Responses from the community varied widely, encompassing arguments based on market capitalization arithmetic and assertions regarding on-chain transaction volume. Critics, however, swiftly countered that a high transactional throughput alone does not inherently translate into a direct accrual of value to the underlying token. This ongoing exchange encapsulates a fundamental schism within the digital asset space: does the increasing institutional adoption of bank-friendly financial rails and robust oracle networks ultimately favor neutral middleware solutions like Chainlink more profoundly than Layer 1 tokens such as XRP, whose ambitious payment network aspirations increasingly intersect with Swift’s evolving technological trajectory?
Navigating XRPL’s Technical Evolution and Ripple’s Strategic Diversification
Ras’s principal technical assertion—that the XRP Ledger’s base layer is inherently unconducive to developer engagement due to its purported absence of general-purpose smart contracts—possesses historical grounding. However, in late 2025, this claim warrants a more nuanced perspective. Historically, Ripple has consistently prioritized the implementation of deterministic, built-in primitives specifically designed for payments, a native Decentralized Exchange (DEX), and, more recently, non-fungible tokens (NFTs) through XLS-20 standards, over the development of a Turing-complete Virtual Machine (VM).

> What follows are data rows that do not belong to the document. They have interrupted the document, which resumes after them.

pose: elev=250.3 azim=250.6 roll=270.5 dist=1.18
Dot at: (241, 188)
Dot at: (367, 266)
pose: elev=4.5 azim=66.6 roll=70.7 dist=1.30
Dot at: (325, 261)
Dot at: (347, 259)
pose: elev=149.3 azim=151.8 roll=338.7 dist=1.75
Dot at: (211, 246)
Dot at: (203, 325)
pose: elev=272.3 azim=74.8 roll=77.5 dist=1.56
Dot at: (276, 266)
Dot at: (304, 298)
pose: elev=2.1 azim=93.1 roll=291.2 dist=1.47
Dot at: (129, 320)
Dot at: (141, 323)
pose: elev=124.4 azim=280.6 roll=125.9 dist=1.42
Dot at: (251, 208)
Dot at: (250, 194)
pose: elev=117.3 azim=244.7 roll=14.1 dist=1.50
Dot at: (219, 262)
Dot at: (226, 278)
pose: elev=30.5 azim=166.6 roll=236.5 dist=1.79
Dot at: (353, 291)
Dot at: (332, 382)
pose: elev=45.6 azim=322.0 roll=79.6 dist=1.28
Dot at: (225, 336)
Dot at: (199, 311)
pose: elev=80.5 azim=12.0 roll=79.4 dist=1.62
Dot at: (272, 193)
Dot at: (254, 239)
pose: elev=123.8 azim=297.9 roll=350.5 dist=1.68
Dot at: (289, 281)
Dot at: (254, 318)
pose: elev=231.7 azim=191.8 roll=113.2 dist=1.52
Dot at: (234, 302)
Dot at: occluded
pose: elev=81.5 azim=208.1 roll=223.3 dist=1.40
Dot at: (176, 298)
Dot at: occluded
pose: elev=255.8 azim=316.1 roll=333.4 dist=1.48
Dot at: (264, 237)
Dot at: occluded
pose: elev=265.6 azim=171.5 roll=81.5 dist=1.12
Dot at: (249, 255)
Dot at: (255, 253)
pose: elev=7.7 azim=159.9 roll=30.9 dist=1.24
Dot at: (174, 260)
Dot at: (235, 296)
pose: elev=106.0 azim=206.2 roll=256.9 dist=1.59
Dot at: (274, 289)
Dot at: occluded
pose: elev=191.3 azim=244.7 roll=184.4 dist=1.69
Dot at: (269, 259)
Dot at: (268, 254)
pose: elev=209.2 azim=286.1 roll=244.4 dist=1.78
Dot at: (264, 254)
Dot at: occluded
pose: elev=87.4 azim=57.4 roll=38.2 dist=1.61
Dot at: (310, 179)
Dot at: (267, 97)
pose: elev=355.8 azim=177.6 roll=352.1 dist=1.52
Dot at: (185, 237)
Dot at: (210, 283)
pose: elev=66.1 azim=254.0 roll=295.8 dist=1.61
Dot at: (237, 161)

Nevertheless, the XRP Ledger ecosystem has witnessed significant advancements aimed at addressing these perceived limitations. Community-driven proposals, such as "Hooks," are actively seeking to introduce lightweight, on-ledger programmability directly onto the XRPL. Concurrently, Ripple and its ecosystem partners have successfully deployed an XRPL EVM Sidechain, which officially went live on the mainnet on June 30, 2025. This sidechain provides robust Ethereum-compatible smart contract capabilities, seamlessly connected to the core XRPL via the Axelar bridge. This sidechain, along with the broader Ripple/Axelar interoperability initiatives, directly expands the developer surface area and functionality, even if these capabilities are executed off the primary Layer 1 chain.
From a strategic standpoint, Ripple has demonstrably broadened its focus beyond its initial emphasis on cross-border messaging, now actively expanding into nascent areas such as tokenization and dollar-denominated settlement solutions. Its US dollar-pegged stablecoin, RLUSD, was first announced in 2024, accompanied by strategic distribution partnerships across various cryptocurrency exchanges and payment platforms. Furthermore, Ripple has aggressively pursued the development of institutional-grade infrastructure, exemplified by a significant agreement in 2025 to acquire prime broker Hidden Road. These strategic maneuvers collectively indicate a pronounced pivot towards providing essential liquidity and balance-sheet utilities centered around tokenized assets—an evolving sector that Swift's new blockchain-enabled ledger explicitly targets at the messaging layer.
The Future Trajectory of XRP: Complementary or Competitive?
The ultimate implication of these developments for XRP’s investment thesis—whether they represent a complementary enhancement or a direct competitive challenge—will largely hinge on the degree to which value accrues to the XRP Ledger (or its nascent EVM sidechain) versus to the growing number of bank-operated ledgers interconnected through oracle networks and industry-wide messaging standards. The dynamic interplay between these forces will define the future trajectory of XRP in the rapidly evolving landscape of global digital finance. At the time of this publication, XRP was trading at $2.86.